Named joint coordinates
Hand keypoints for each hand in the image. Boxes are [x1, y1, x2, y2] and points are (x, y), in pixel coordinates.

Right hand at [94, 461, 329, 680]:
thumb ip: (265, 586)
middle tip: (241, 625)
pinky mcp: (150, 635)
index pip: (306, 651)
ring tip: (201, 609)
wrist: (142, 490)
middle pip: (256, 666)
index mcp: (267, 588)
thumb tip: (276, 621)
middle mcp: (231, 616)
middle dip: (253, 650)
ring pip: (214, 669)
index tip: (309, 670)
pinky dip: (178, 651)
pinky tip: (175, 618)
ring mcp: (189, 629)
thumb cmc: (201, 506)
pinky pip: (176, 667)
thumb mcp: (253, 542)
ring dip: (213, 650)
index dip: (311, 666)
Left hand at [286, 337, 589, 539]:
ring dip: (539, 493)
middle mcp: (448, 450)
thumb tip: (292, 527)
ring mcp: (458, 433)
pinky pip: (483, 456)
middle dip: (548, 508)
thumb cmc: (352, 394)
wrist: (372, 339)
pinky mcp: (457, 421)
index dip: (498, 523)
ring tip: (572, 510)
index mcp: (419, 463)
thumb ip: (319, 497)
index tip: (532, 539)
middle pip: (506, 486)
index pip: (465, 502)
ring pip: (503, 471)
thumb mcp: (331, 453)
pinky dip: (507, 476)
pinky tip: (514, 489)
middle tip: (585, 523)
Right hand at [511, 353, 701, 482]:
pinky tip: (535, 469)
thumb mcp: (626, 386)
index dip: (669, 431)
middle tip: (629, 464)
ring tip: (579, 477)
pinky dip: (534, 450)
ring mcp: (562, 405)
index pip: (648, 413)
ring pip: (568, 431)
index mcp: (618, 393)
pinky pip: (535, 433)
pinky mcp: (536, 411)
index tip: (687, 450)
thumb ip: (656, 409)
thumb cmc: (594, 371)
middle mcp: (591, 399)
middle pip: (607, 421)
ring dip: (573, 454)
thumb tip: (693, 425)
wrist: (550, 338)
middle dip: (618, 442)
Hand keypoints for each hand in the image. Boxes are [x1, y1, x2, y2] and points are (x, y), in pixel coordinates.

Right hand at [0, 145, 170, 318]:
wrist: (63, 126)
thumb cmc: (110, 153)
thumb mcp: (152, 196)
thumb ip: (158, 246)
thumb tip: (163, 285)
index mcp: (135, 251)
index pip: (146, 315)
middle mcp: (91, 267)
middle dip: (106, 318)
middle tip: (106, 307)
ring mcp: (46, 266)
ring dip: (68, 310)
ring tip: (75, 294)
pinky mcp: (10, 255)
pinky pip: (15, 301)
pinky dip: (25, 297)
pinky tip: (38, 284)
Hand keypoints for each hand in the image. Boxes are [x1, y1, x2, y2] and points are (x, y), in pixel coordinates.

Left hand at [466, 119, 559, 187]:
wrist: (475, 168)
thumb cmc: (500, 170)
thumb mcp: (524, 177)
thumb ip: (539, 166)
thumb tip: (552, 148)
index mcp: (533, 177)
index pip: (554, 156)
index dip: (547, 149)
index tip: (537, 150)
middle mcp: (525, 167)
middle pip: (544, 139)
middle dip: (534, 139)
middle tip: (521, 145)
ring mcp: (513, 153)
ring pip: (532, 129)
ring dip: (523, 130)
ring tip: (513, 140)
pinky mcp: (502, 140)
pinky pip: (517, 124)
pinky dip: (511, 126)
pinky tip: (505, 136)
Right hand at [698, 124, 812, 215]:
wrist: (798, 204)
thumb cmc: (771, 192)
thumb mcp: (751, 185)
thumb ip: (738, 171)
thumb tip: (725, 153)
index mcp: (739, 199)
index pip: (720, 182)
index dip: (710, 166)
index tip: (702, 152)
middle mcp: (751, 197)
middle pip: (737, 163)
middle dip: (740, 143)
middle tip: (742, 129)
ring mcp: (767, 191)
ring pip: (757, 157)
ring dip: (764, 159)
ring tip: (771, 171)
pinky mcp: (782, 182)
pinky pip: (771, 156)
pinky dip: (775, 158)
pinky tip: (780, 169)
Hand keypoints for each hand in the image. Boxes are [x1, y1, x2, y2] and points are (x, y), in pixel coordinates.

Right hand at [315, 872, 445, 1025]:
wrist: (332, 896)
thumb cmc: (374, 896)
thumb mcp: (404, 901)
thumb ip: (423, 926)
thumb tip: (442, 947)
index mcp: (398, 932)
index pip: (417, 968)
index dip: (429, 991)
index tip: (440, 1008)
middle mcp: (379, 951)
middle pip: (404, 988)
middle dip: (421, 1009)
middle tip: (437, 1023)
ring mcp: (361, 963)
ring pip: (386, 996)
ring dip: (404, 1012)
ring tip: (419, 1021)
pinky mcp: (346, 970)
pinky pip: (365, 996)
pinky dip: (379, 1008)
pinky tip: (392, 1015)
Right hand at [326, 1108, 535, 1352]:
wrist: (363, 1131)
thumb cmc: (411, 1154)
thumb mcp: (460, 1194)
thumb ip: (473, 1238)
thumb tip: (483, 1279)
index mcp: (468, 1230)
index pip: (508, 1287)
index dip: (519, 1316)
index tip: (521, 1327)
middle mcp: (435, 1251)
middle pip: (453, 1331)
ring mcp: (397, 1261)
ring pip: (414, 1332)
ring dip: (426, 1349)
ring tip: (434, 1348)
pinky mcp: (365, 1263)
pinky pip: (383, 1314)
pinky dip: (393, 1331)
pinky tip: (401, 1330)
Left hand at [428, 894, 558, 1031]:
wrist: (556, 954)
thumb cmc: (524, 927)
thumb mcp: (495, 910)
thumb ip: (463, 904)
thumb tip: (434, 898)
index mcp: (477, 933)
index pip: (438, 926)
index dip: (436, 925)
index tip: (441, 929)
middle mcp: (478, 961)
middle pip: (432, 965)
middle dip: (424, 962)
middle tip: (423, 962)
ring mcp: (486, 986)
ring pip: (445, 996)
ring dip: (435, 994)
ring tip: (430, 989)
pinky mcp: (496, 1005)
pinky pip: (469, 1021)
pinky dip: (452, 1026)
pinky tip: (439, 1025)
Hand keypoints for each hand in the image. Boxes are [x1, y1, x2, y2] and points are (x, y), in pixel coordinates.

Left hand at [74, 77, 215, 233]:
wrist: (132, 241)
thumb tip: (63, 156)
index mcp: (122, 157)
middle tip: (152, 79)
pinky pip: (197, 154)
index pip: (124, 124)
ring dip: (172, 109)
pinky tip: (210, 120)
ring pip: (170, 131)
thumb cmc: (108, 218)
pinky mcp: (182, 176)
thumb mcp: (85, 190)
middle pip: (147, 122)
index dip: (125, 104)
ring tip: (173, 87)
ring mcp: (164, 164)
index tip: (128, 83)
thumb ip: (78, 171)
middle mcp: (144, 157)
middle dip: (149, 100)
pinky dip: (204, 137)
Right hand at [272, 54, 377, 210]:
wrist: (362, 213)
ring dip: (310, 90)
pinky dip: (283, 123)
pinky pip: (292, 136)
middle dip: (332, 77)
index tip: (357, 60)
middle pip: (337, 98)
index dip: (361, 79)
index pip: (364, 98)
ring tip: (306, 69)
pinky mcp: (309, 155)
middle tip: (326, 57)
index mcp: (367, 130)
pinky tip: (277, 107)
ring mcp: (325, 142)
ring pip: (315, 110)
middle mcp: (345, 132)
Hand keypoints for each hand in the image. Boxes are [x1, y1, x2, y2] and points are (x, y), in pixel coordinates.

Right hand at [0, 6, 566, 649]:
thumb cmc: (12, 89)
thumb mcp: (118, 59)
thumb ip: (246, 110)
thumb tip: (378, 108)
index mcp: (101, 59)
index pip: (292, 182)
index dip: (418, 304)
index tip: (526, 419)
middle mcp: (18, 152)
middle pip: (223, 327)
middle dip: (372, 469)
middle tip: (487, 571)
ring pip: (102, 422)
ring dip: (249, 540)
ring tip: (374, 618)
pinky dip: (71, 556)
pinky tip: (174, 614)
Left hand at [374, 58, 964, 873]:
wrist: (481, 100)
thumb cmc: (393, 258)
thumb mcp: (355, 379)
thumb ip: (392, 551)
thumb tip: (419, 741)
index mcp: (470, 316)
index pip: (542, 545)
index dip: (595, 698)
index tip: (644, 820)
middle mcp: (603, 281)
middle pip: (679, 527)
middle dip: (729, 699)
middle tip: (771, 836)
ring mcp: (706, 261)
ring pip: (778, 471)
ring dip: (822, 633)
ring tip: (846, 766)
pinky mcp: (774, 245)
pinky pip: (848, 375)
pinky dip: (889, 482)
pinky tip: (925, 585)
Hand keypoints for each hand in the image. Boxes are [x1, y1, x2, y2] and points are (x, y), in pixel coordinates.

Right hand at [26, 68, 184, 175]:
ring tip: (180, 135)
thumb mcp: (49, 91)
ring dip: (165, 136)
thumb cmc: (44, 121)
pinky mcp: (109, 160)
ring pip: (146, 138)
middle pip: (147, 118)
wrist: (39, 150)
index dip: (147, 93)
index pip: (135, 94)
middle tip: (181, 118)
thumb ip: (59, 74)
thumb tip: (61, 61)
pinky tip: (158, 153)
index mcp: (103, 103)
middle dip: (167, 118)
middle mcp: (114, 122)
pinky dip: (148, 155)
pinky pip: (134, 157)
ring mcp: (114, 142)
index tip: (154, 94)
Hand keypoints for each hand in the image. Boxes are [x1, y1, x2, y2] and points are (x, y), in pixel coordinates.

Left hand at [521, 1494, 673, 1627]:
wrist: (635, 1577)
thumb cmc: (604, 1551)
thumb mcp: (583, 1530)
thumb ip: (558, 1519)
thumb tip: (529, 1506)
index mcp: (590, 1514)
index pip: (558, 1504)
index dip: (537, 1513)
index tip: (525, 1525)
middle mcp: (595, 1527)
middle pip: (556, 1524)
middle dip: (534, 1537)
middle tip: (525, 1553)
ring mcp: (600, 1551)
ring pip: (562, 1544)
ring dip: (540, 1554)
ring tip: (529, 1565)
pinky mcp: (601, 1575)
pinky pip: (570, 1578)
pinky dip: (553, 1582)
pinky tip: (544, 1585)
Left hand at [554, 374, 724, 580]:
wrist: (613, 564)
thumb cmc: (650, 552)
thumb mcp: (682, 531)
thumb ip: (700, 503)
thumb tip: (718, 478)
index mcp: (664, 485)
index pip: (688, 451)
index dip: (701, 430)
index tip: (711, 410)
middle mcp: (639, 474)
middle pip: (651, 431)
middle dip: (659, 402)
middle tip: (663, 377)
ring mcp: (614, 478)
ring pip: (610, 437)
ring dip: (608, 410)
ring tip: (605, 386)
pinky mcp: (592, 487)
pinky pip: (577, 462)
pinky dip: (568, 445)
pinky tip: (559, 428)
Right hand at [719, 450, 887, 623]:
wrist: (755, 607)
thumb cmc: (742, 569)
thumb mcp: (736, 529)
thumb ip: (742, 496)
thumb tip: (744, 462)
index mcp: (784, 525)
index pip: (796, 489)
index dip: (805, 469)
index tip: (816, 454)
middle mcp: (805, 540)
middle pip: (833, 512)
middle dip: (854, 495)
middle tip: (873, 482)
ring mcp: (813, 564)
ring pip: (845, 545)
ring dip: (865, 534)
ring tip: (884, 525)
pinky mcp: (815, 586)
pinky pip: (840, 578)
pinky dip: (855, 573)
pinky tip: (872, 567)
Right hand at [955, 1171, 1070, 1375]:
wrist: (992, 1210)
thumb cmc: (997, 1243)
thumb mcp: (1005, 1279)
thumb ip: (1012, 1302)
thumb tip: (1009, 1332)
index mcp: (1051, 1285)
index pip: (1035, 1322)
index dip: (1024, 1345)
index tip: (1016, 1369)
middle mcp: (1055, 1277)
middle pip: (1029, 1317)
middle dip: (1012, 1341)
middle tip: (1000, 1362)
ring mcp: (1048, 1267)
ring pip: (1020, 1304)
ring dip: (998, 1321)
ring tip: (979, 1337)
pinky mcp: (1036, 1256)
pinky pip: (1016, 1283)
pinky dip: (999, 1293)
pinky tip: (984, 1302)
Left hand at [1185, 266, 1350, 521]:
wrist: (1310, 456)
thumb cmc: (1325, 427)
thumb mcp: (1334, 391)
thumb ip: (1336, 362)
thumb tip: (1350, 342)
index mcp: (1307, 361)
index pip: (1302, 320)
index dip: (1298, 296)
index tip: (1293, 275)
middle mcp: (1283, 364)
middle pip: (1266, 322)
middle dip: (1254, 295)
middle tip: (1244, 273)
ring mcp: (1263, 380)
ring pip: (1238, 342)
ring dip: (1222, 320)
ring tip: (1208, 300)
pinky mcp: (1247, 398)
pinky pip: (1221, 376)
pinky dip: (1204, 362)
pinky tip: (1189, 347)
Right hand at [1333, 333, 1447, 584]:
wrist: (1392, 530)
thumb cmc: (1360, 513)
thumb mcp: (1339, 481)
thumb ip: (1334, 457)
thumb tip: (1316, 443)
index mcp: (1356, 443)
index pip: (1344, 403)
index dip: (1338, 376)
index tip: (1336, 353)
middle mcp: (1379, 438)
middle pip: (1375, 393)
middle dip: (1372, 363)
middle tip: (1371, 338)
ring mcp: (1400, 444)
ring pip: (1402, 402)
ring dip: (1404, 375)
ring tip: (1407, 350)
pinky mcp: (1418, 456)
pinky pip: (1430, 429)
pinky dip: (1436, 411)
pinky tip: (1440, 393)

§ What the task requires
Proceeding from the line containing "index mcp: (135, 251)" through the line containing "pinky tip: (38, 284)", transcribe the lines above exactly, both end lines included.

§ Exercise solution
index mcp: (135, 251)
index pip: (146, 315)
middle mcp: (91, 267)
middle dip: (106, 318)
middle tip: (106, 307)
ring mcp: (46, 266)
ring dip: (68, 310)
ring tip: (75, 294)
pinky mcp: (10, 255)
pinky pip: (15, 301)
pinky dip: (25, 297)
pinky tip: (38, 284)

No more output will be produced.